_Source extract_:
/---

New Mercies Part 2: Who Can Heal Us?

New Mercies

A Lenten Study of Lamentations

Session II – March 23, 2011

Who Can Heal Us?

“What can I say for you?  With what can I compare you, O Daughter of Jerusalem? To what can I liken you, that I may comfort you, O Virgin Daughter of Zion?  Your wound is as deep as the sea. Who can heal you?”

Lamentations 2:13

The conversation by the two characters from Chapter one continues in the second Chapter of Lamentations:

§  Verses 1-15a

  • Narrator – objective reporter describing the scene until verse 11 when he loses his objectivity.  “My eyes fail from weeping; I am in torment within…”
  • At verse 13 this changes again as the Narrator turns and speaks directly to Daughter of Zion.

§  Verse 15b

  • The Crowd is quoted – “Is this the city that was called the perfection of beauty…”

§  Verse 16a

  • The Narrator – continues to speak to Daughter of  Zion

§  Verse 16b

  • The Narrator quotes the gloating Enemy – “…This is the day we have waited for…”

§  Verse 17-19

  • The Narrator – speaks to Daughter of Zion imploring her to throw herself on the mercy of God if not for her own sake then for her children’s sake
  • “…pour out your heart like water in the presence of the Lord. Lift up your hands to him for the lives of your children…”

§  Verse 20-22

  • The Woman, the Daughter of Zion  – morns that everyone and everything she loved is gone – “…no one escaped or survived; those I cared for and reared, my enemy has destroyed.”

Again, as in the first chapter, God does not speak here.  This chapter speaks of unrelenting pain, suffering, and abandonment:  “swallowed up all buildings,” “flaming fire that consumes everything,” “laid waste his dwelling,” “rejected his altar and abandoned his sanctuary,” Even others who walk by make fun of Daughter of Zion’s suffering.

Some questions to consider:

  • What does this chapter say to me/us?
  • Was there a time when you felt that you’ve lost everything you ever cared about?
  • Do you ever feel that you have “a wound as deep as the sea?”
  • Have you ever, like the Daughter of Zion, looked to God and said “Why me?”  (“Whom have you ever treated like this?)
  • Was there a time when you experienced others making fun of your suffering?  Or making light of another’s suffering or grief?
  • What do you see as the essential question in this chapter?

\---

_Data for processing_:
/---

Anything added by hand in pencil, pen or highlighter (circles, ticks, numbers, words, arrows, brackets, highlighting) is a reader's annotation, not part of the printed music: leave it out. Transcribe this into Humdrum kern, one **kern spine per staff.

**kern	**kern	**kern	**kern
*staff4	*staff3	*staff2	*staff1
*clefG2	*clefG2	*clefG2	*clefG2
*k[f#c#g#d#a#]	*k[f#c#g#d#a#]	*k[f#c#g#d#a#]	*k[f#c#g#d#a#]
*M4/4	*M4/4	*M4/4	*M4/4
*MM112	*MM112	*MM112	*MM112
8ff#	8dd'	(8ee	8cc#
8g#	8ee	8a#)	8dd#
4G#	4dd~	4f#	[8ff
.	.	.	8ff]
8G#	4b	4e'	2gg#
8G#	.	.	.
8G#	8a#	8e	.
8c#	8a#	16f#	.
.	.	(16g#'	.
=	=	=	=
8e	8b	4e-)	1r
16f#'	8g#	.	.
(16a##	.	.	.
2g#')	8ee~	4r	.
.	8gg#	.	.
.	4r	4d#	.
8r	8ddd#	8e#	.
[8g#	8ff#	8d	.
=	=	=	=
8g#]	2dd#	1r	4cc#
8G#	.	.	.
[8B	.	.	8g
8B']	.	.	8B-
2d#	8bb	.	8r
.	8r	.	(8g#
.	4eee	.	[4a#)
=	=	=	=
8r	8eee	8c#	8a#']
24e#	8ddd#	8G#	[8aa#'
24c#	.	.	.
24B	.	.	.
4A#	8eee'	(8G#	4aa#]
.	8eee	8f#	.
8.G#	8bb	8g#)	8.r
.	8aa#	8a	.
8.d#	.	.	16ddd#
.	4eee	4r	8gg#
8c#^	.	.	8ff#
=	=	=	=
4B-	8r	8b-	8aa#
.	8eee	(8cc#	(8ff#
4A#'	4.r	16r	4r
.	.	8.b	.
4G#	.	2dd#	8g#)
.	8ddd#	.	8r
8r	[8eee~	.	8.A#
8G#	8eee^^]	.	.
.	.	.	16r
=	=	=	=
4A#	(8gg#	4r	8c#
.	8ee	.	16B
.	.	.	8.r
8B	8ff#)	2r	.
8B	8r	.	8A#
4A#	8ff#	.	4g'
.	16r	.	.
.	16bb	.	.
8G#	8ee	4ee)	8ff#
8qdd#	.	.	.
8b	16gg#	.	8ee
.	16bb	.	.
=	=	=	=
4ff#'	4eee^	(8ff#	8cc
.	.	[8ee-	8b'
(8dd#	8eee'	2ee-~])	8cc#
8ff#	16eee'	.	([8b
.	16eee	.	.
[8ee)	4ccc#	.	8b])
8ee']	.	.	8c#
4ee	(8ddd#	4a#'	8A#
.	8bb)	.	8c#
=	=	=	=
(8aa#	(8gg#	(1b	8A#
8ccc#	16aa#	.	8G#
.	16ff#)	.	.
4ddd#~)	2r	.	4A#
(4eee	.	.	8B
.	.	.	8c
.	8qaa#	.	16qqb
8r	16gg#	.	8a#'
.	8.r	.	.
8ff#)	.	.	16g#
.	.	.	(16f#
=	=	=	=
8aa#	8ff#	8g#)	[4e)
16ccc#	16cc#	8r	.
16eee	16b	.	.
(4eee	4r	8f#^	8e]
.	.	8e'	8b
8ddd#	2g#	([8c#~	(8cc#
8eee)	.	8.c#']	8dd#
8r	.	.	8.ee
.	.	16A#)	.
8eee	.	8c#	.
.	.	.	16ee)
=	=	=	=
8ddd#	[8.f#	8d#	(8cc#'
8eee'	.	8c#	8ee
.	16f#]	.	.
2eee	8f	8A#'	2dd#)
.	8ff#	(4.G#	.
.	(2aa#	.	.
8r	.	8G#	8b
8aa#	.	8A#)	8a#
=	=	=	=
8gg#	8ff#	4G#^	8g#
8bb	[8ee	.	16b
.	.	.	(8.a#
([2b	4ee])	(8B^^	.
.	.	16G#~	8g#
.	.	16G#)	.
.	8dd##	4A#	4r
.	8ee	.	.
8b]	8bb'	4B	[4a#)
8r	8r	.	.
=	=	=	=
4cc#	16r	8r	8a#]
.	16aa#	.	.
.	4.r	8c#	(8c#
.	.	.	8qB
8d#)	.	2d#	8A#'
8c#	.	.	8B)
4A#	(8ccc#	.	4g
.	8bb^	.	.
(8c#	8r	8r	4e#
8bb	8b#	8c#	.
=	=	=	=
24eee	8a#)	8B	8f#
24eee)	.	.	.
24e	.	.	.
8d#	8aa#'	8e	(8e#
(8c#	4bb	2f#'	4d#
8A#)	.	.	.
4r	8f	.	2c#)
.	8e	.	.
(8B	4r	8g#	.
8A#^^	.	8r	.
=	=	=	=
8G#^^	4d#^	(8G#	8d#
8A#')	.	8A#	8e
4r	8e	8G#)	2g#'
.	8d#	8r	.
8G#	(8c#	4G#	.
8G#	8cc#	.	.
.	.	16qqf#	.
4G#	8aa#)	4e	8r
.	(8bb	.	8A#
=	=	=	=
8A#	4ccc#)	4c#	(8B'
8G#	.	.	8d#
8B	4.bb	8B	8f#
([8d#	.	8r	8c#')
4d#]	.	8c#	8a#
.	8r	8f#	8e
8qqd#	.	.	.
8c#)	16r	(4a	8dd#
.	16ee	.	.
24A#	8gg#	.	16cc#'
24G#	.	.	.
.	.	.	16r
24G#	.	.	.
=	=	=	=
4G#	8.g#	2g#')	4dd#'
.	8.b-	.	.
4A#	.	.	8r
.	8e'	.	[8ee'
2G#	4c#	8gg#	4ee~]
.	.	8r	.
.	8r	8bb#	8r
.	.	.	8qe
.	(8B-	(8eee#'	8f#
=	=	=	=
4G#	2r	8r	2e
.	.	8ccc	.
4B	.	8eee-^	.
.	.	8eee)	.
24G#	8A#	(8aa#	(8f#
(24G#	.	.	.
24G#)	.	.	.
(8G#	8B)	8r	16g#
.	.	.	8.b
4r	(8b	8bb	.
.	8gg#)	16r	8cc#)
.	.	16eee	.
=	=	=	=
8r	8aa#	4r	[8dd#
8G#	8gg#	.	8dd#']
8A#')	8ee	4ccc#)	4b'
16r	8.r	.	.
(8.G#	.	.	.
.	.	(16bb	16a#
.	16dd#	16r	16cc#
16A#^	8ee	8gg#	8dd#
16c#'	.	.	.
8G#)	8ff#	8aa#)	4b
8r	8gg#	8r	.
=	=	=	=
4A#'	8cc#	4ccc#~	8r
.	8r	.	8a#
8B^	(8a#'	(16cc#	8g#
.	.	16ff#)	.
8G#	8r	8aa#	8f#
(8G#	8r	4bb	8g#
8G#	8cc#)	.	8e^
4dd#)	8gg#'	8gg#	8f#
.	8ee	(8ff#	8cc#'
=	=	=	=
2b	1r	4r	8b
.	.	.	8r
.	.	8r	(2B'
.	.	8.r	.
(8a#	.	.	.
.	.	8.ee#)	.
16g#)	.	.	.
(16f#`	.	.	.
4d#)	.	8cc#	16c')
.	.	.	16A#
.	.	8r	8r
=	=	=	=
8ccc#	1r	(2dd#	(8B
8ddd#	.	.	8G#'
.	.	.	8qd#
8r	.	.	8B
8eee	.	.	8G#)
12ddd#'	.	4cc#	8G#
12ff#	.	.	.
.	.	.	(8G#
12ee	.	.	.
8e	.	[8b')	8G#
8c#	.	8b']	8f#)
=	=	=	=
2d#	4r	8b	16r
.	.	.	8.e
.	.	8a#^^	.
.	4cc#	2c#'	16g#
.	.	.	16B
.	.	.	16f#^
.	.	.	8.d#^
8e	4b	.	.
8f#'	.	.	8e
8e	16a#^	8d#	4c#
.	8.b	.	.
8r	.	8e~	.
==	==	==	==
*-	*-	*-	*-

\---

_Exercise tasks_:
1 - Count the lines of the records that contain the string "kern", and give only that number.
2 - Continue the Lamentations study past its final line.
The Lamentations study and the records have no connection to each other.

_Results of the tasks_:
1 - 2

2 -
In our group discussion of the chapter, several things came up for us.  One person noted that in knowing now that the Book of Lamentations is recited at the Wailing Wall in Jerusalem he was in awe that a person could/would say this to God.  The language seemed so harsh and not something he ever thought or learned about in his faith tradition.  Another reflected upon 2:15 “…Is this the city that was called the perfection of beauty, the joy of the whole earth?”  This reminded him of those mocking Jesus such as in Matthew 27:40 “…’come down from the cross, if you are the Son of God!’”

We were in agreement that the essential question of Chapter Two is found in 2:13, “…Your wound is deep as the sea.  Who can heal you?”  This is THE question that needs to be answered.  Who can heal you? Who can heal me?  Who can heal us?  This question is STILL being asked, everyday and everywhere. In the midst of the ruble in Japan, “Who can heal us?”  In the midst of a refuge camp in Darfur, “Who can heal us?” In the midst of broken relationships, “Who can heal us?”  In the midst of addiction, “Who can heal us?”  In the midst of a health crisis, “Who can heal us?”  We ask, in the middle of all the brokenness in our lives and in the world, whether it is our fault or something over which we have no control, “Who can heal us?” Who can heal me?” “Who can heal you?”  It is the question of the ages.

It is the question we wrestle with as we walk through Lent to the resurrection.  Jesus is the answer to Lamentations.  The Gospels are filled with accounts of the healing power of Jesus, even healing, as Lamentations would describe it, “wounds as deep as the sea.”  However, this raised several other questions for us.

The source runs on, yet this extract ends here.